Cloud of Litigation Rains on a Plan

Posted in Plan Administration Litigation

By: Sheryl Skibbe and Kathleen Cahill-Slaught

The winds of change are benefiting Plan participants these days in their quests for reimbursements of attorney’s fees spent in ERISA benefits litigation.  Recently, in an unpublished decision by the 9th Circuit, a plan participant whose lawsuit may have caused the plan to pay for her medical benefits could be entitled to attorneys’ fees.  (Bryant v. Cigna Healthcare of Cal., Inc., 9th Cir., No. 11-57249, unpublished 9/30/13).

After a car accident, the participant filed a lawsuit against her health plan, challenging its failure to pay for her medical treatment.  Ultimately the plan negotiated and  paid the provider directly. The lower court ruled in favor of the plan and declined to award the participant attorneys’ fees.

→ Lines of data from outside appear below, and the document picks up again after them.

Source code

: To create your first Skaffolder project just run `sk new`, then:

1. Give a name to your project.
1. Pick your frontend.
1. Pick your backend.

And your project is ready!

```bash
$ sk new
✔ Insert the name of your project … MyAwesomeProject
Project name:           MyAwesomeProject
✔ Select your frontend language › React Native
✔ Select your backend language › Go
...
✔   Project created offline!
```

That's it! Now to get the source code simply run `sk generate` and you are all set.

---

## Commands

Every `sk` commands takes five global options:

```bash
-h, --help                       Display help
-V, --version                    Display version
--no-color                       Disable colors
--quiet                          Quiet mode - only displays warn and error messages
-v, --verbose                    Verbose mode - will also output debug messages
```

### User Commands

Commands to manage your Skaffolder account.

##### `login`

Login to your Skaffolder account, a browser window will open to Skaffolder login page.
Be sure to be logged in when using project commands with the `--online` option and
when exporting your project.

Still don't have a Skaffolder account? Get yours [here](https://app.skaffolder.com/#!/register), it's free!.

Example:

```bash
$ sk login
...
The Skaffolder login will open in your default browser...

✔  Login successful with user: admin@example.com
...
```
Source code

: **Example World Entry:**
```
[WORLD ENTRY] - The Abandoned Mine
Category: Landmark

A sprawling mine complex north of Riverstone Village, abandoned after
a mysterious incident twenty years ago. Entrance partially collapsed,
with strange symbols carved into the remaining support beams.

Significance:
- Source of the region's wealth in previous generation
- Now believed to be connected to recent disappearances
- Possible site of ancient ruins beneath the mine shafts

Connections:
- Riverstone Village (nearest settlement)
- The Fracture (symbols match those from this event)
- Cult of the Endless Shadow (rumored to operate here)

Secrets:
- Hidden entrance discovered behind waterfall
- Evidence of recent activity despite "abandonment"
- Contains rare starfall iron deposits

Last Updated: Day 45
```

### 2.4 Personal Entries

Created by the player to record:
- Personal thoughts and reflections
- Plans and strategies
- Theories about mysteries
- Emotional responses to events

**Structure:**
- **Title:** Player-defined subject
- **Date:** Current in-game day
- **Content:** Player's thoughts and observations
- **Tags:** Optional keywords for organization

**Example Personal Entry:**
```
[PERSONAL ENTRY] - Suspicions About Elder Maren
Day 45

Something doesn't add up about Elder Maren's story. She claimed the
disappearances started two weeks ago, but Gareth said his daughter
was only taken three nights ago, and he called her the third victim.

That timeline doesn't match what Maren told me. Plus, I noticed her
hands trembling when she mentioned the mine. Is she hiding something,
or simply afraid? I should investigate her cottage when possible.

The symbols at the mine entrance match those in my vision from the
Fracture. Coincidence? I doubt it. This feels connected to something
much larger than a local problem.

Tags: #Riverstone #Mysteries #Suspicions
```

On appeal, the Ninth Circuit affirmed the district court’s ruling in favor of the plan, but vacated and remanded its ruling on attorneys’ fees.  The Ninth Circuit instructed the district court to consider whether the plan “paid up only under the cloud of litigation.”  If that were the case, the Ninth Circuit said, the participant likely achieved “some degree of success” on the merits of her actions and would therefore be eligible for an award of attorneys’ fees.

Last month, the U.S. Court of Appeals for the Second Circuit also remanded a district court opinion denying an ERISA plan participant’s request for attorneys’ fees, finding that the participant achieved some degree of success by causing the plan administrator to adopt a plan amendment providing her with higher benefits (Carlson v. HSBC-N. Am. (US) Ret. Income Plan, 2013 BL 248631, 2d Cir. No. 12-1209–cv, unpublished 9/12/13 (178 PBD, 9/13/13; 40 BPR 2204, 9/12,/13)).

Decisions such as these make for bad policy.  Plans faced with a lawsuit might decide for business reasons to grant the benefit, notwithstanding its good faith belief in its legitimate basis for denial of the claim.  Thus, Plans may face a Hobson’s choice—implement the change unilaterally, and risk the plaintiff seeking catalyst theory attorneys’ fees; or, implement the change as part of a negotiated settlement with the plaintiff, and risk the plaintiff exacting some monetary payment in return for waiving the catalyst theory attorneys’ fees claim.